Bruce Brammall, The West Australian, 3 June 2024
Ah, the racy joke that was a way too blue, the juicy rumour instantly shot down as fiction, the personal overshare that crossed so many lines it also crossed a state border …
Sometimes, some things dance either side of the line between appropriate and inappropriate. And it comes down to the “eye of the beholder”.
Other times, it’s so offends the majority that only the truly stupid or insane would dare step in to defend the indefensible.
Understanding what’s appropriate isn’t just for applying to public behaviour, or teaching children right from wrong, or knowing when you’ve gone too far.
It applies equally to professional advice, including financial advice. If you’re paying for advice, you would expect, at a minimum, that you would receive advice that was appropriate to your circumstances.
Beyond the pale
Sadly, I’ve been an adviser long enough to have seen some shockers.
Storm Financial would top the list. Older Australians, who owned their own homes, were recommended to borrow to the hilt, use those funds to double up into margin loans and then even triple up into geared share funds …
What could possibly go wrong? Obviously everything if the market pooped itself. Which it did in 2008.
Is it appropriate for pension-age clients to borrow everything, then double or triple gear into volatile investments? Hmmm, not defensible.
There was a young couple who asked me to review of some advice provided by another adviser. It was brutally clear what that adviser was after – a monster commission from a property developer for convincing these clients to buy two new investment properties, one of which was in a SMSF they had recommended.
The advice was indefensible on half a dozen fronts. Clients sued, through the Australian Financial Complaints Authority. They won. Not a big sum. But the financial firm would have spent $200,000 on legal fees defending the indefensible, to ultimately save themselves about $9000 off the final settlement.
As I said, the “truly stupid or insane” will die trying to defend their own greed.
Not my grandma?
What about telling a 67-year-old grandma, hoping to retire in just a few years, she should invest her entire super nestegg into just Australian shares?
Then, 18 months later, completely switch to recommend she invest a sizeable chunk into “bear funds”, which are bets on markets tumbling? But they continued to rise, for three years and therefore …
Inappropriate, much?
What’s okay then?
When it comes to financial advice, there is a massive knowledge imbalance between a financial adviser and their client. That is why the client seeks advice.
All advisers see the world differently to each other and there’s nothing wrong with that.
How do you figure out if the advice you have been given is appropriate?
Unfortunately, there’s no easy way. But here are some of the basics that “appropriate” advice will address.

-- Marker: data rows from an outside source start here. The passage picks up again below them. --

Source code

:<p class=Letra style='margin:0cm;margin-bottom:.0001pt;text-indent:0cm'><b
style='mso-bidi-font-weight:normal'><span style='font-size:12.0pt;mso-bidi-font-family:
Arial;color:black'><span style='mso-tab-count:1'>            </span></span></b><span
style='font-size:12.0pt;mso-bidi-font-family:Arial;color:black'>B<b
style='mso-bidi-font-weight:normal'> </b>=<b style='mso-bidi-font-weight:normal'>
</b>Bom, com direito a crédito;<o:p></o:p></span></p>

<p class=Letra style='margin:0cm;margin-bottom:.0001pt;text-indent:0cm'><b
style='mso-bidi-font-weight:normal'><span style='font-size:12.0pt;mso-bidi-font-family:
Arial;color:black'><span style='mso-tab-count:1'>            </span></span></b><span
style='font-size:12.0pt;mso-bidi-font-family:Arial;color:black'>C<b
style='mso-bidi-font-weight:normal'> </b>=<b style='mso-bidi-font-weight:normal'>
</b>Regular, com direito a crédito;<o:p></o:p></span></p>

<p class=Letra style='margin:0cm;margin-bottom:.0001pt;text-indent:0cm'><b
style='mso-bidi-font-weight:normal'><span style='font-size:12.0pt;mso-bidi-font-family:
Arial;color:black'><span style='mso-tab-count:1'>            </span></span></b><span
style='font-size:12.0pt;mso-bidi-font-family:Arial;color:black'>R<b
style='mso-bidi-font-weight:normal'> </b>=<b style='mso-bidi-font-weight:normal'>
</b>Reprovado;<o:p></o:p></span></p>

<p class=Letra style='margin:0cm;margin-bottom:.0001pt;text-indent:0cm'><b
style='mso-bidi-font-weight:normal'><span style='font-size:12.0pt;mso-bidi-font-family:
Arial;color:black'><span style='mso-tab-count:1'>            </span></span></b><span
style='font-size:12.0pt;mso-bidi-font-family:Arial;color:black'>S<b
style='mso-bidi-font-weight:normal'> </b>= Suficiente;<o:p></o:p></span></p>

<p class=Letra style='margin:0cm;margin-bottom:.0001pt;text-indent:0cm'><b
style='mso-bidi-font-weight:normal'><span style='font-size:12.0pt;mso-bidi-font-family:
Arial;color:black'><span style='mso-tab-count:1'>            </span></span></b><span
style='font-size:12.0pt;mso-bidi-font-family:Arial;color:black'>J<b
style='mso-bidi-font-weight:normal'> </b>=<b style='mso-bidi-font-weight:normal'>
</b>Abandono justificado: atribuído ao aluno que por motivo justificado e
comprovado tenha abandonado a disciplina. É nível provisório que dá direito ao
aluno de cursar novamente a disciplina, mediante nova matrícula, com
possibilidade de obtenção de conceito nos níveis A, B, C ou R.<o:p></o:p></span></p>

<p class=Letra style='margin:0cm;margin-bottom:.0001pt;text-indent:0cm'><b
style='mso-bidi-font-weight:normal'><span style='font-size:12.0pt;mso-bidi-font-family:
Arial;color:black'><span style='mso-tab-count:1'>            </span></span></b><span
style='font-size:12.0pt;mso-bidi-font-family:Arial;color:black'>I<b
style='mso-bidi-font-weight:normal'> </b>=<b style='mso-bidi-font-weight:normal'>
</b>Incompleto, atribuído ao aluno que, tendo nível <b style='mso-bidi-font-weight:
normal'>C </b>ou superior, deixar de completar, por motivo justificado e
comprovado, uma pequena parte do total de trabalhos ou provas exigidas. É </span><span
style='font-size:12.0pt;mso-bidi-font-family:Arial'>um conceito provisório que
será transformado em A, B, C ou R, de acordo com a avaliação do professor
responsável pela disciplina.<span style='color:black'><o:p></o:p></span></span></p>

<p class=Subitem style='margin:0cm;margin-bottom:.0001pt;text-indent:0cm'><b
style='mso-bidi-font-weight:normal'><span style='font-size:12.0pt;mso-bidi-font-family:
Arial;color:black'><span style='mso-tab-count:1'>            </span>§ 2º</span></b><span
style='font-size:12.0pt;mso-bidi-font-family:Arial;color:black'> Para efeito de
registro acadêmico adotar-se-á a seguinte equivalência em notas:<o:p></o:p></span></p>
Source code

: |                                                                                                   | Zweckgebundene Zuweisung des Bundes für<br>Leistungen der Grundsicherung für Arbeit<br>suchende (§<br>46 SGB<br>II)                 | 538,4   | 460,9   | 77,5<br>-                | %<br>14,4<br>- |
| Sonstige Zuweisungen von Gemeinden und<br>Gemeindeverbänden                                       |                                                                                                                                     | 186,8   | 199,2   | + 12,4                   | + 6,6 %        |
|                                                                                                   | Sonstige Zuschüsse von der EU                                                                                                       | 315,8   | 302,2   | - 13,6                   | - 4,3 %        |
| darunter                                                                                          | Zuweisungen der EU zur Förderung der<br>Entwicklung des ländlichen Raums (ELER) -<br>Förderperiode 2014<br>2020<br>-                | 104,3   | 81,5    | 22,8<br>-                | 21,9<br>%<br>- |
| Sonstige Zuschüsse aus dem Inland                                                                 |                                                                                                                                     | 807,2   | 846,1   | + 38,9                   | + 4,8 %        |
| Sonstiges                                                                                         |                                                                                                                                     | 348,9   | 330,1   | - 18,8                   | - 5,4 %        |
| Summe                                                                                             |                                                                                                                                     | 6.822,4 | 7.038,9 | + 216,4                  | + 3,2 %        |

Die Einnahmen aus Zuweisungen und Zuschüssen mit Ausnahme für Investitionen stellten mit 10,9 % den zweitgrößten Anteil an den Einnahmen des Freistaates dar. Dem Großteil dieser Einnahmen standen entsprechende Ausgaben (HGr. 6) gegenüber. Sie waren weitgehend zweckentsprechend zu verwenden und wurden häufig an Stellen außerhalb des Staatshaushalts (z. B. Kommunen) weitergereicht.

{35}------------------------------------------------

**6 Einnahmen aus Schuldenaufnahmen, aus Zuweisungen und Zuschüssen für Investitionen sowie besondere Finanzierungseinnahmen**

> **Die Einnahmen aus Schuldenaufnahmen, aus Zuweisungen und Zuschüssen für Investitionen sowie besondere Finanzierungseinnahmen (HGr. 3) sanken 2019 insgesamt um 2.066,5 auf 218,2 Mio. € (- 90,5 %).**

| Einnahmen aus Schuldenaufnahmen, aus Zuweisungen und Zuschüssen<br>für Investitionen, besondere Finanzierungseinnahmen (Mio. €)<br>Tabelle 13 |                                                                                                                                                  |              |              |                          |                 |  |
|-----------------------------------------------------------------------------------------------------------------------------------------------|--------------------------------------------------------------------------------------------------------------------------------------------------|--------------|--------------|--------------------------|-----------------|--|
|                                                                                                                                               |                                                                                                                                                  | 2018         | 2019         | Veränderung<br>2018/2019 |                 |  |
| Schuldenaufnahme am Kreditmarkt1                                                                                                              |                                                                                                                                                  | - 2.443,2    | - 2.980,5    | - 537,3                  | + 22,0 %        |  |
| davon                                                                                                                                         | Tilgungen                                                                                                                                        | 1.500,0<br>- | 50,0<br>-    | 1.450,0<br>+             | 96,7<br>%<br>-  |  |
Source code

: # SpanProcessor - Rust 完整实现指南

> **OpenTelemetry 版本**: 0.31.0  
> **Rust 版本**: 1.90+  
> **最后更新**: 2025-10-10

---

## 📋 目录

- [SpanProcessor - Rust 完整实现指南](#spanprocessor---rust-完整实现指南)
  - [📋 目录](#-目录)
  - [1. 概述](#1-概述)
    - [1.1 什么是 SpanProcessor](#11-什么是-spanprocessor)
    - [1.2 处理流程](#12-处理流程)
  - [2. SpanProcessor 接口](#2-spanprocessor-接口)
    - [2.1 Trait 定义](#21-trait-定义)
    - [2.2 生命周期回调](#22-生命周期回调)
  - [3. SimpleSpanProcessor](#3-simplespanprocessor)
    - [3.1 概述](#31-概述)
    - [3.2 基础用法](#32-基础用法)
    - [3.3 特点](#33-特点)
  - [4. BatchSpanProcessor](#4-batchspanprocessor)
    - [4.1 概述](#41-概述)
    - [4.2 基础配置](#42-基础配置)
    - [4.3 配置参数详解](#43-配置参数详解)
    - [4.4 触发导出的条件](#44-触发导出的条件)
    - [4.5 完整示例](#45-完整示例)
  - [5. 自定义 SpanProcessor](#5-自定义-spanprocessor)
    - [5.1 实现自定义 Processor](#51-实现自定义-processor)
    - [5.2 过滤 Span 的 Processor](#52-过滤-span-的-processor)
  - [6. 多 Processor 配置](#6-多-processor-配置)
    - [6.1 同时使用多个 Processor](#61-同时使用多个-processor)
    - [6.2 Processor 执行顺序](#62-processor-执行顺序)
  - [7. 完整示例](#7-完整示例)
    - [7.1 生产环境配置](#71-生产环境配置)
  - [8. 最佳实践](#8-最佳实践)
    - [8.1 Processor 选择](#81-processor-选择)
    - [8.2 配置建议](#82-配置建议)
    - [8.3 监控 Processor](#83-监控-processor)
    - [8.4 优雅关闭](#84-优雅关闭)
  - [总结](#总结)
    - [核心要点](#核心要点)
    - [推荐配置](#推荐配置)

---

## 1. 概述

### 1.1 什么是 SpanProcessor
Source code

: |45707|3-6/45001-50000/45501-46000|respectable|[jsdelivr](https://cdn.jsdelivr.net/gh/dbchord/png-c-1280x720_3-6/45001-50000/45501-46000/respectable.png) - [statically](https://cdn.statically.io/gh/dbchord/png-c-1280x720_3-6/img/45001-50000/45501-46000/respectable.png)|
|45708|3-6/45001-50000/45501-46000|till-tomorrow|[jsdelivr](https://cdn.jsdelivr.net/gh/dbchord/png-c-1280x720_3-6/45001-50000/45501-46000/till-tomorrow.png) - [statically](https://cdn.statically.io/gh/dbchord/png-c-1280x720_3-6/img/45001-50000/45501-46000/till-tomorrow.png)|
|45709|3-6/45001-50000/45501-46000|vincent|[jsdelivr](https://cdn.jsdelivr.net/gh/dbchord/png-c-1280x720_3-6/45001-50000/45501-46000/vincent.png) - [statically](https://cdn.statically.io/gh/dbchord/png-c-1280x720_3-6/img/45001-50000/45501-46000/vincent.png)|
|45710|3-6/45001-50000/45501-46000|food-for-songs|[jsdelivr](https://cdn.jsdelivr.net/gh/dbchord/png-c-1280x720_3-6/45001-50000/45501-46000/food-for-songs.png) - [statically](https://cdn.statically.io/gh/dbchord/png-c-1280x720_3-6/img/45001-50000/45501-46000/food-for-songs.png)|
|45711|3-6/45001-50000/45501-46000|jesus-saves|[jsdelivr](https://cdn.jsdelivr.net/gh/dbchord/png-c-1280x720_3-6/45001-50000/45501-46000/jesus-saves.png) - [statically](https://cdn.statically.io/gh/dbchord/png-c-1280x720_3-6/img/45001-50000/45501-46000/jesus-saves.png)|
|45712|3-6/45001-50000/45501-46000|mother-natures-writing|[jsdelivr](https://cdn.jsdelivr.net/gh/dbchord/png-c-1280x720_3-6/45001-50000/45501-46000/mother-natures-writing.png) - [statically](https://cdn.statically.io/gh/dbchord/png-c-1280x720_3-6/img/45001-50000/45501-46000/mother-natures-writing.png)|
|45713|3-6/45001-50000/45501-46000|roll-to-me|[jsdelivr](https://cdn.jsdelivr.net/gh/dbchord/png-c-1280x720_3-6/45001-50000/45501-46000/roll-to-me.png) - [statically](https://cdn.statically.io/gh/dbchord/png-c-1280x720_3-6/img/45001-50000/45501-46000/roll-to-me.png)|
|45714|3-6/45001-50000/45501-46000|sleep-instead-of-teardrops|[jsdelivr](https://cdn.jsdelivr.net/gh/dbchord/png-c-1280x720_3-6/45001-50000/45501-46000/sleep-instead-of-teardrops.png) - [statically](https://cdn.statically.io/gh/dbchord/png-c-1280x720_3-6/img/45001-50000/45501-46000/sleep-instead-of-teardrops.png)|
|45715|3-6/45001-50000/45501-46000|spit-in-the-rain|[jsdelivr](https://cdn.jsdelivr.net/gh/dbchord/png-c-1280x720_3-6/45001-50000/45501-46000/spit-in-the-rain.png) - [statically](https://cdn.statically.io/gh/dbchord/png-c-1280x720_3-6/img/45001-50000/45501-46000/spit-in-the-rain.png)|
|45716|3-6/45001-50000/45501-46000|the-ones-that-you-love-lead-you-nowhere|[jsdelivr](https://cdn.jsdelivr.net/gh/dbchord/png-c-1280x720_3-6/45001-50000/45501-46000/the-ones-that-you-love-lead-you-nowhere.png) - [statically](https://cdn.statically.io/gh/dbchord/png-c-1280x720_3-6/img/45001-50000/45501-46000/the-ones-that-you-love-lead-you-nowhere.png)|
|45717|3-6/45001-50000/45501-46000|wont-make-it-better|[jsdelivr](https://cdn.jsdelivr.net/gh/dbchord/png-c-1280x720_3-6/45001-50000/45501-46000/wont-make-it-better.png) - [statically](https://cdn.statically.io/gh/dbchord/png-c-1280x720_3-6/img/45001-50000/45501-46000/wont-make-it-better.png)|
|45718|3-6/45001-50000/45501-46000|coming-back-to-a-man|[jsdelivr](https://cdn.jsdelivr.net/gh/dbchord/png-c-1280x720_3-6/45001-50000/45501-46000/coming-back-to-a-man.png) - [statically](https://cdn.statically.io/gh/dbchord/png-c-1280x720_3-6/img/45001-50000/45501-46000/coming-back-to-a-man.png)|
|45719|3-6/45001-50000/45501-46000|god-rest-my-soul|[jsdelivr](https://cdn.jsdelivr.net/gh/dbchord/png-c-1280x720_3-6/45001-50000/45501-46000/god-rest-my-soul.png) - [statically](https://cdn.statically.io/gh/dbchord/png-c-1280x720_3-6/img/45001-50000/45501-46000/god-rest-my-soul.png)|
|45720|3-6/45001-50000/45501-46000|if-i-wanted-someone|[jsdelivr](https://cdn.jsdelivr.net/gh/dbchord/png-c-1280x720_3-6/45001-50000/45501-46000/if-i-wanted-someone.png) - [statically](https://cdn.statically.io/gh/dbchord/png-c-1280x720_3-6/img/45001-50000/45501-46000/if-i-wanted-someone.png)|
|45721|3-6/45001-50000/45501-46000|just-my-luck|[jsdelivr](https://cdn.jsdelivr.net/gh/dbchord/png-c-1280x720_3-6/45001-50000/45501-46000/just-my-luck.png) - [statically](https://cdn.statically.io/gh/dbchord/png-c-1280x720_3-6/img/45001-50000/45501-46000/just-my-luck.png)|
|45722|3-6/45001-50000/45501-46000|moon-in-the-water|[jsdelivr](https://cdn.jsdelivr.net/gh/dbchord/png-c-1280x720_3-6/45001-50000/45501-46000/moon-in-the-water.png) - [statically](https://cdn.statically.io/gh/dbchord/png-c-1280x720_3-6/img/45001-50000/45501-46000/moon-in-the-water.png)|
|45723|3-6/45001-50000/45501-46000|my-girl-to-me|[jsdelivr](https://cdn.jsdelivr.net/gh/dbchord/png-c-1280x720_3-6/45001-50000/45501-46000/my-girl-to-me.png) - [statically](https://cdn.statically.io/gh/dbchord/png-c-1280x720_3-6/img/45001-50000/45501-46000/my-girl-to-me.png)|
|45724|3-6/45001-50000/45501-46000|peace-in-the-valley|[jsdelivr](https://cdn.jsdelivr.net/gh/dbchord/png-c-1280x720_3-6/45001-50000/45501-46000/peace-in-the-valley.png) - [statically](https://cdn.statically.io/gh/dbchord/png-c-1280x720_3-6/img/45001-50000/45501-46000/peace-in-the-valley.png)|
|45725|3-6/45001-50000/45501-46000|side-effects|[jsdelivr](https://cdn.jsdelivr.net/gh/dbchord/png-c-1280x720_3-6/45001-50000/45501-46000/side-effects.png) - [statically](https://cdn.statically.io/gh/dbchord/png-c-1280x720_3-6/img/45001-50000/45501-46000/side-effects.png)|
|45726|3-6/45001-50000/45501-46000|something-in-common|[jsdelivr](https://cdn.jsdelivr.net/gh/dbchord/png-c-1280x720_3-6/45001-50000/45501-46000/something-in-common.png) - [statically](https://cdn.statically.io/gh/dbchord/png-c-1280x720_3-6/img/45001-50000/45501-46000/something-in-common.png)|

Timeframes: Your goals might be short, medium or long term. Short term (say, under three years) needs to be pretty safe – wholly or almost wholly in defensive assets, such as cash and fixed interest. GFC and Corona crashes can arrive without much warning. Longer time frames can start to take in increasing amounts of property and shares.
Risk tolerance: How much risk are you prepared to take on? Some investors aren’t willing to take on much risk. Others are prepared to take on more, when they’ve been educated and understand the risks. Other people are comfortable with 9higher risks. Has your tolerance to risk been properly examined?
Diversification: Eggs and baskets. Does the advice recommend investment across different asset classes and regions? If not, ask why. Australian and international exposure to shares, property and fixed interest is generally recommended for a diversified portfolio.
Insurance risk assessment: How would you or your family cope if something happened to a breadwinner? Insurance isn’t the sexy part of financial advice, but it needs to be considered. Some might be too old, unhealthy, or insurance might be too expensive, but there should to be an assessment of the risks.
Overpromising: When advice suggests double digit returns are consistently likely, you’ve got to ask more questions about risk.
Inappropriate advice is a little bit of “I know it when I see it”. But the knowledge imbalance can make that job hard.
Advice needs to be tailored to every individual situation.
Sometimes, if something doesn’t smell right, it might be worth paying for an independent second opinion.